Wednesday, October 7, 2009

St. Roy's Dovetail Seminar

Roy Underhill's dovetail presentation at the WIA conference was entertaining, informative, and entertaining.

He began with a discussion on what we know today as the do's and don'ts of dovetailing, and proceeded to show us an early 19th c. tool box that broke all the rules.

Then he passed the behemoth box around the room.

A little trick he told us for identifying the date of a piece is to examine the screws. If they are pointed on the ends, they were machine made after 1846.

For laying out dovetails on the tail board, use your chisel as the ruler. The width of your chisel should equal the widest part of the pins. Strike a chisel mark on the gauge line on the furthest edges of the face of the board. Then strike chisel marks between them to layout the remaining pins.

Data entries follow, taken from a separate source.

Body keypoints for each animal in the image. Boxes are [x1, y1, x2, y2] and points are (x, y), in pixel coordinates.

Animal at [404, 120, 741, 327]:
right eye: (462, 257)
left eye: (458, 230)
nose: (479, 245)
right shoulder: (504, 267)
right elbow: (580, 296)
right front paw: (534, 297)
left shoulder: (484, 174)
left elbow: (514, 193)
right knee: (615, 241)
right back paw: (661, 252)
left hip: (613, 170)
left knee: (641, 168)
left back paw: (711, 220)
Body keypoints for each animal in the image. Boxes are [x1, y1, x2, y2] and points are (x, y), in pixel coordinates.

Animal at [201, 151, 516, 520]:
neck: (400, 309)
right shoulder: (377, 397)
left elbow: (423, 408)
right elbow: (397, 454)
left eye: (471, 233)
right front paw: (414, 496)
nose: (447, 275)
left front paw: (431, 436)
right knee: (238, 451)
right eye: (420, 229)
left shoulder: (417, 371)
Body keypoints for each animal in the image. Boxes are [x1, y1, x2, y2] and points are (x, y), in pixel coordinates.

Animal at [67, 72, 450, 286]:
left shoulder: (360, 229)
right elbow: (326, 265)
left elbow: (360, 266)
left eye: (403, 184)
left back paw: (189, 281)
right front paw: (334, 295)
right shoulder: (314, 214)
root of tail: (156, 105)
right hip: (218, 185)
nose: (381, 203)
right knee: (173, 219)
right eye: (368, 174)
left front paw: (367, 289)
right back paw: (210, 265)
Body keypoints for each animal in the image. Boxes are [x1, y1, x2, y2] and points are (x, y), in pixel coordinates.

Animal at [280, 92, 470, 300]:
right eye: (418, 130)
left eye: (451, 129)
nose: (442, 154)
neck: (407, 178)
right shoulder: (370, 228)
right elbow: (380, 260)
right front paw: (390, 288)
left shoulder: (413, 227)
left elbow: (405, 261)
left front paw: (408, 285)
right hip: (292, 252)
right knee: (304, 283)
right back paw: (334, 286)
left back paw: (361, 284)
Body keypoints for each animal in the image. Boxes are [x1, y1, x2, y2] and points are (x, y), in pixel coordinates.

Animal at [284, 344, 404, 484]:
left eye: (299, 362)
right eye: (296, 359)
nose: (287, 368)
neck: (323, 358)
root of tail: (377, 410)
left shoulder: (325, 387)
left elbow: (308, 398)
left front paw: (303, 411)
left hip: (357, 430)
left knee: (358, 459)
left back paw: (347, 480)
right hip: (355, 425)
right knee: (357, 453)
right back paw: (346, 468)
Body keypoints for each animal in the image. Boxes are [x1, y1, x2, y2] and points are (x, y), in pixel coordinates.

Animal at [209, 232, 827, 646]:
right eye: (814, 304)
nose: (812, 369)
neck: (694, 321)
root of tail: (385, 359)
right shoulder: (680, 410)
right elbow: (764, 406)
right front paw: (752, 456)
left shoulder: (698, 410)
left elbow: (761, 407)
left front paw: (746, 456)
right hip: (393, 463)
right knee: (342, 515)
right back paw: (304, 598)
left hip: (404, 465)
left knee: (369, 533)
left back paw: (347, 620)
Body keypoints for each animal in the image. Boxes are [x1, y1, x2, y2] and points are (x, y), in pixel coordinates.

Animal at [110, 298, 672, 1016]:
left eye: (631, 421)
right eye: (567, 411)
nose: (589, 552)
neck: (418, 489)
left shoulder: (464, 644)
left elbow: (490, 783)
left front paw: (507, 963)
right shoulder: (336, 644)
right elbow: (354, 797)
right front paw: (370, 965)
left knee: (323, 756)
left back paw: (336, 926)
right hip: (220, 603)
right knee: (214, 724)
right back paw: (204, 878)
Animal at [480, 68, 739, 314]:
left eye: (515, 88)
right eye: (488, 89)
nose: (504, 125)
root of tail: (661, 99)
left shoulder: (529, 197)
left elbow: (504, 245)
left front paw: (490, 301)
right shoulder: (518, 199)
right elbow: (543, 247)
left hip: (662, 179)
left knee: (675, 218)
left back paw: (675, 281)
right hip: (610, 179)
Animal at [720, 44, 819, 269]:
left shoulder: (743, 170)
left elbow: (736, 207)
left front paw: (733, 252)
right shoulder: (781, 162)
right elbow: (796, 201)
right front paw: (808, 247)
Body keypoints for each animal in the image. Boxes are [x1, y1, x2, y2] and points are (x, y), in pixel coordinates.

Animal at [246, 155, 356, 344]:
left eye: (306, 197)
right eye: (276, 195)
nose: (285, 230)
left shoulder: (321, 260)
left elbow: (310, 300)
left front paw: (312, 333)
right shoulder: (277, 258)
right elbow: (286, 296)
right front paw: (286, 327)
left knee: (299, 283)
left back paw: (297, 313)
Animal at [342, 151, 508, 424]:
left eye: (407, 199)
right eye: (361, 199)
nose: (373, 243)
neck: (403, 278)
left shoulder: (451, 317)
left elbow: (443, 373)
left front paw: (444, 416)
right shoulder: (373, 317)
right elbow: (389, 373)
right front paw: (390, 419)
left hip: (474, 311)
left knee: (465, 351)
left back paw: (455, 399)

Use a bevel gauge to determine the pins' angles. Roy does not use a dovetail marker; he adjusts the angle until it looks good to his eye. A try square is used to mark the end grain, and a handsaw lays in the kerfs.

To transfer the marks to the pin board, drop a handsaw down into the kerf, then pull back with a light touch. Don't make a deep mark, because you'll need to saw beside this mark, not on it. (This is in the video.) You can draw a pencil line in this groove so you can see it better.

Roy uses a chisel to remove waste only at the base of each pin on both sides of the board. The remaining chip, above the chiseled-out section is merely pushed out. He uses a coping saw to remove the bulk of the waste on the tails, however.

Rule of thumb, he said, is that the widest part of the pin should be half the thickness of your board. Tails, at their widest part, should be almost twice the thickness of the board.

Towards the end of the video are some shots of the Thomas Jefferson book stand that Roy built.

The photos above are some of the dovetail puzzles he passed around and which befuddled my little pea brain. As if sitting right beside where Roy was standing wasn't enough to make my brain all mushy.